January 12, 2005
IE security bugs bad for Microsoft, but potentially bad for Google as well
Danish security firm Secunia recently made a widely publicized announcement of a security vulnerability in Internet Explorer which it classified as "Extremely Critical". Secunia suggested changes to IE's settings and a series of patches to download, but still views these as only a "partial fix". Microsoft followed by admitting that the vulnerabilities were "critical", and releasing patches in its monthly security update. However, two other solutions are available:
- Switch browsers. It's likely that this latest security problem with IE will cause Microsoft further loss of share in the browser market to Mozilla's Firefox.
- Simply change the security level in IE to "High" for the "Internet Zone". Many users will prefer this as it doesn't require downloading patches or a new (albeit better) browser.
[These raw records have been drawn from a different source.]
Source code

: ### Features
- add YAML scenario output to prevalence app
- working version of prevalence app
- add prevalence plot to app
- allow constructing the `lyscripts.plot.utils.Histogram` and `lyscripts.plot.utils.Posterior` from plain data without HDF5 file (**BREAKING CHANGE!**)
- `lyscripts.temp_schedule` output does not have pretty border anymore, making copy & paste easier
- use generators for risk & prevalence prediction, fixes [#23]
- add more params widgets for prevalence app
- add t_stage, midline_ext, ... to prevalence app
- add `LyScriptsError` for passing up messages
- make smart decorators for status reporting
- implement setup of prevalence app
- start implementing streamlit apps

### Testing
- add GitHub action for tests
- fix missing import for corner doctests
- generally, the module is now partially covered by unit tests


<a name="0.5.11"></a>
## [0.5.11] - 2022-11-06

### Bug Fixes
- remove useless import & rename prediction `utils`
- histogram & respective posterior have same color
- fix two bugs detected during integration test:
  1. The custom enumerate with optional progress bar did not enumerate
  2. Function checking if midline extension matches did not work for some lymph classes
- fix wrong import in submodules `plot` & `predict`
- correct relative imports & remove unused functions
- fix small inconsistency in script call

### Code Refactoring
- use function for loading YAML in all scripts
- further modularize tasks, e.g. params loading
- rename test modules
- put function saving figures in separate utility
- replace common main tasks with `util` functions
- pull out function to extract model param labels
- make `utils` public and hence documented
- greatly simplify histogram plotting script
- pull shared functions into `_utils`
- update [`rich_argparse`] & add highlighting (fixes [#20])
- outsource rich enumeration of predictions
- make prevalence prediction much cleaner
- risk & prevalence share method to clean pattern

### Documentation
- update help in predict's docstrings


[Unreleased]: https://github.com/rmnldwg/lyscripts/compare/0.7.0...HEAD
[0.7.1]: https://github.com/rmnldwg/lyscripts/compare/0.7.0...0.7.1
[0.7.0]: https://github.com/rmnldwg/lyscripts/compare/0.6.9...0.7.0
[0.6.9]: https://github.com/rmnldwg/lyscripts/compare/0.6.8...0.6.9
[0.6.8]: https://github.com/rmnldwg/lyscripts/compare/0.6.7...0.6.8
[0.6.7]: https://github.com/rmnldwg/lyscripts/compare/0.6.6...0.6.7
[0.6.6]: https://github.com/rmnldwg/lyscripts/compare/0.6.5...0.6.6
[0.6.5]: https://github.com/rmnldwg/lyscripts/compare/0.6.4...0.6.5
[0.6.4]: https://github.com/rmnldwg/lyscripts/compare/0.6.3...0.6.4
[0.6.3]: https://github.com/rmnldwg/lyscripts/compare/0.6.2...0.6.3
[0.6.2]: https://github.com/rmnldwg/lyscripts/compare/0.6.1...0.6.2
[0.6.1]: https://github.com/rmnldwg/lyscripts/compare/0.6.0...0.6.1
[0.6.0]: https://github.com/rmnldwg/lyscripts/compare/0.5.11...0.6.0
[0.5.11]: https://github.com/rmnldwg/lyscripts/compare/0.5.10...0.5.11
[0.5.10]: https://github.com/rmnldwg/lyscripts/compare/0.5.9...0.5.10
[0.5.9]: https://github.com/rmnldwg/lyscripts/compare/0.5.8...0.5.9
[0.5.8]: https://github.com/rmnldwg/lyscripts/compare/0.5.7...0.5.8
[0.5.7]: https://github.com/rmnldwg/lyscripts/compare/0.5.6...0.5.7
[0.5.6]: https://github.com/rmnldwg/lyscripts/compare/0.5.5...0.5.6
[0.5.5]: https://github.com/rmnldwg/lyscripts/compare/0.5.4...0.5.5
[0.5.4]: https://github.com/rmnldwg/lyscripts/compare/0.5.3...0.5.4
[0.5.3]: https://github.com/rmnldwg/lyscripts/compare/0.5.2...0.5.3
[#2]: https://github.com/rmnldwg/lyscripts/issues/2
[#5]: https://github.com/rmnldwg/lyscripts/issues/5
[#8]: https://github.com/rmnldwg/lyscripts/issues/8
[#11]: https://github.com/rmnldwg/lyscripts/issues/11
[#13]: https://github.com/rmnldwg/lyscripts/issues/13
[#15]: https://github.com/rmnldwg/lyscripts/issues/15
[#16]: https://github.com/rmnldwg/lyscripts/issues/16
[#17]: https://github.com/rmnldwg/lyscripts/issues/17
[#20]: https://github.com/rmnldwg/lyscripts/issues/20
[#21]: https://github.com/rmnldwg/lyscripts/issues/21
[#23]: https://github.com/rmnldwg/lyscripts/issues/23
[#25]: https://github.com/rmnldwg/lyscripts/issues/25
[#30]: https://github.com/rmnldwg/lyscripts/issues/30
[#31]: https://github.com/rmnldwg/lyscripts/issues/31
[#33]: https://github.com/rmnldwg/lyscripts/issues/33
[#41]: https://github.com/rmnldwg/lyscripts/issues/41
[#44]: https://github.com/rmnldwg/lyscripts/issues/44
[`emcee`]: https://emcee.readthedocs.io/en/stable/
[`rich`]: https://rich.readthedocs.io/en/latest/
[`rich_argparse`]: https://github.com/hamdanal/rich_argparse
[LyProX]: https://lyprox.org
And herein lies a problem. According to JenSense, who covers Google's contextual advertising from a Web publisher's perspective:
...setting the security level to high for internet zone does more than protect the surfer from this browser exploit... it also blocks all Google AdSense ads from displaying within the browser. So anyone who follows their instructions will no longer be able to view and click on AdSense. The entire ad space usually occupied by AdSense will disappear.
This is actually very similar to the problem publishers have with Norton's Internet Security, which comes free on many new computers, with the "ad blocking" feature turned on my default. Most users have no idea they even have this option turned on.
If this fix becomes widespread - and depending on how long it takes Microsoft to issue a patch for this exploit - this could impact publisher earnings.
If that's true, it would also impact Google's earnings.